(DATA SUPPLIED)

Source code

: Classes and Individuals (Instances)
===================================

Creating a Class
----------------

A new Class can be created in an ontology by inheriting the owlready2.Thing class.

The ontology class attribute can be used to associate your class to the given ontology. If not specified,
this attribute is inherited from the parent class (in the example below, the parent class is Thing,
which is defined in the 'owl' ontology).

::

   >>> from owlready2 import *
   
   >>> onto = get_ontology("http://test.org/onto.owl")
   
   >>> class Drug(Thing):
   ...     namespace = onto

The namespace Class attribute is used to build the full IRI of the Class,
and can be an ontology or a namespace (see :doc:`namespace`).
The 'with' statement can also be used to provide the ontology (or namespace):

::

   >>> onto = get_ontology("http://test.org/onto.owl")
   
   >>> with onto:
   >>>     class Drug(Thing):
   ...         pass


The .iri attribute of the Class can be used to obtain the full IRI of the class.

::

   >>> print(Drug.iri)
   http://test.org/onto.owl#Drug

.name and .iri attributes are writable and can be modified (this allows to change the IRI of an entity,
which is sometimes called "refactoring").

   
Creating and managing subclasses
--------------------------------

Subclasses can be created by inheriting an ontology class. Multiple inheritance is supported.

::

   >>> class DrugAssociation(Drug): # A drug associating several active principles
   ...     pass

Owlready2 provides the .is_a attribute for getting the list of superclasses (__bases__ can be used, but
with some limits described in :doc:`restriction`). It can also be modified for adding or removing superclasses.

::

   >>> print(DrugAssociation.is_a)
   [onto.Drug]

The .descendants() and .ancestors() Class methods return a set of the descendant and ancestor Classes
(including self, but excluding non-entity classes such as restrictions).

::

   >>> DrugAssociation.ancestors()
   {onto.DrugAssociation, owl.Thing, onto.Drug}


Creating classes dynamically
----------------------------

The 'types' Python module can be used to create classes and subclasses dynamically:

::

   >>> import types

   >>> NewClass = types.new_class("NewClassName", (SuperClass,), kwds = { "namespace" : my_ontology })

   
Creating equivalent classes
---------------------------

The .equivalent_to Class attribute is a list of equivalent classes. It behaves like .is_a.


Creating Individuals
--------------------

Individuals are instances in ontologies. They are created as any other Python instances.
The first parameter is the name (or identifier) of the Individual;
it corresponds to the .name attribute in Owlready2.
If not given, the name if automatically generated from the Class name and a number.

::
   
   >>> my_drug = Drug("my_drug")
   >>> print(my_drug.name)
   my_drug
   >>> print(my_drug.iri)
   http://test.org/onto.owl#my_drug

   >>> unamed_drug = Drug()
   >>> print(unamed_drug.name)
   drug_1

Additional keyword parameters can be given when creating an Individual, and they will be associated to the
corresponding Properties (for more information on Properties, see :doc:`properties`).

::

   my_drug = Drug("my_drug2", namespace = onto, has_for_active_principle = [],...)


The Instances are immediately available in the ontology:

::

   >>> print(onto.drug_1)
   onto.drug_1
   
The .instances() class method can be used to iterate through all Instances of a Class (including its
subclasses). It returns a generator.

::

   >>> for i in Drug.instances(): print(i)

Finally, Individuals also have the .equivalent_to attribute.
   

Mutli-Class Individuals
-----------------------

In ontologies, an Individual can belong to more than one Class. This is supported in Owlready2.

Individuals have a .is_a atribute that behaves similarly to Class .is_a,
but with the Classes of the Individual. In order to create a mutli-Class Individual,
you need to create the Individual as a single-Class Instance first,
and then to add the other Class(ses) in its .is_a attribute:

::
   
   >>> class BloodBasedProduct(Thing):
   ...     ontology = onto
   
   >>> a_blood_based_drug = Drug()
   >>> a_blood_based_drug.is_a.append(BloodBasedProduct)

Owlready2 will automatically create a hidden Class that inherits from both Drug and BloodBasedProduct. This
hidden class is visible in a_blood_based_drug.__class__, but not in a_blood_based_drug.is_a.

(End DATA SUPPLIED)

» EXERCISE OBJECTIVE: Retype the complete listing verbatim.

» ANSWER SPACE:
Source code

: Classes and Individuals (Instances)
===================================

Creating a Class
----------------

A new Class can be created in an ontology by inheriting the owlready2.Thing class.

The ontology class attribute can be used to associate your class to the given ontology. If not specified,
this attribute is inherited from the parent class (in the example below, the parent class is Thing,
which is defined in the 'owl' ontology).

::

   >>> from owlready2 import *
   
   >>> onto = get_ontology("http://test.org/onto.owl")
   
   >>> class Drug(Thing):
   ...     namespace = onto

The namespace Class attribute is used to build the full IRI of the Class,
and can be an ontology or a namespace (see :doc:`namespace`).
The 'with' statement can also be used to provide the ontology (or namespace):

::

   >>> onto = get_ontology("http://test.org/onto.owl")
   
   >>> with onto:
   >>>     class Drug(Thing):
   ...         pass


The .iri attribute of the Class can be used to obtain the full IRI of the class.

::

   >>> print(Drug.iri)
   http://test.org/onto.owl#Drug

.name and .iri attributes are writable and can be modified (this allows to change the IRI of an entity,
which is sometimes called "refactoring").

   
Creating and managing subclasses
--------------------------------

Subclasses can be created by inheriting an ontology class. Multiple inheritance is supported.

::

   >>> class DrugAssociation(Drug): # A drug associating several active principles
   ...     pass

Owlready2 provides the .is_a attribute for getting the list of superclasses (__bases__ can be used, but
with some limits described in :doc:`restriction`). It can also be modified for adding or removing superclasses.

::

   >>> print(DrugAssociation.is_a)
   [onto.Drug]

The .descendants() and .ancestors() Class methods return a set of the descendant and ancestor Classes
(including self, but excluding non-entity classes such as restrictions).

::

   >>> DrugAssociation.ancestors()
   {onto.DrugAssociation, owl.Thing, onto.Drug}


Creating classes dynamically
----------------------------

The 'types' Python module can be used to create classes and subclasses dynamically:

::

   >>> import types

   >>> NewClass = types.new_class("NewClassName", (SuperClass,), kwds = { "namespace" : my_ontology })

   
Creating equivalent classes
---------------------------

The .equivalent_to Class attribute is a list of equivalent classes. It behaves like .is_a.


Creating Individuals
--------------------

Individuals are instances in ontologies. They are created as any other Python instances.
The first parameter is the name (or identifier) of the Individual;
it corresponds to the .name attribute in Owlready2.
If not given, the name if automatically generated from the Class name and a number.

::
   
   >>> my_drug = Drug("my_drug")
   >>> print(my_drug.name)
   my_drug
   >>> print(my_drug.iri)
   http://test.org/onto.owl#my_drug

   >>> unamed_drug = Drug()
   >>> print(unamed_drug.name)
   drug_1

Additional keyword parameters can be given when creating an Individual, and they will be associated to the
corresponding Properties (for more information on Properties, see :doc:`properties`).

::

   my_drug = Drug("my_drug2", namespace = onto, has_for_active_principle = [],...)


The Instances are immediately available in the ontology:

::

   >>> print(onto.drug_1)
   onto.drug_1
   
The .instances() class method can be used to iterate through all Instances of a Class (including its
subclasses). It returns a generator.

::

   >>> for i in Drug.instances(): print(i)

Finally, Individuals also have the .equivalent_to attribute.
   

Mutli-Class Individuals
-----------------------

In ontologies, an Individual can belong to more than one Class. This is supported in Owlready2.

Individuals have a .is_a atribute that behaves similarly to Class .is_a,
but with the Classes of the Individual. In order to create a mutli-Class Individual,
you need to create the Individual as a single-Class Instance first,
and then to add the other Class(ses) in its .is_a attribute:

::
   
   >>> class BloodBasedProduct(Thing):
   ...     ontology = onto
   
   >>> a_blood_based_drug = Drug()
   >>> a_blood_based_drug.is_a.append(BloodBasedProduct)

Owlready2 will automatically create a hidden Class that inherits from both Drug and BloodBasedProduct. This
hidden class is visible in a_blood_based_drug.__class__, but not in a_blood_based_drug.is_a.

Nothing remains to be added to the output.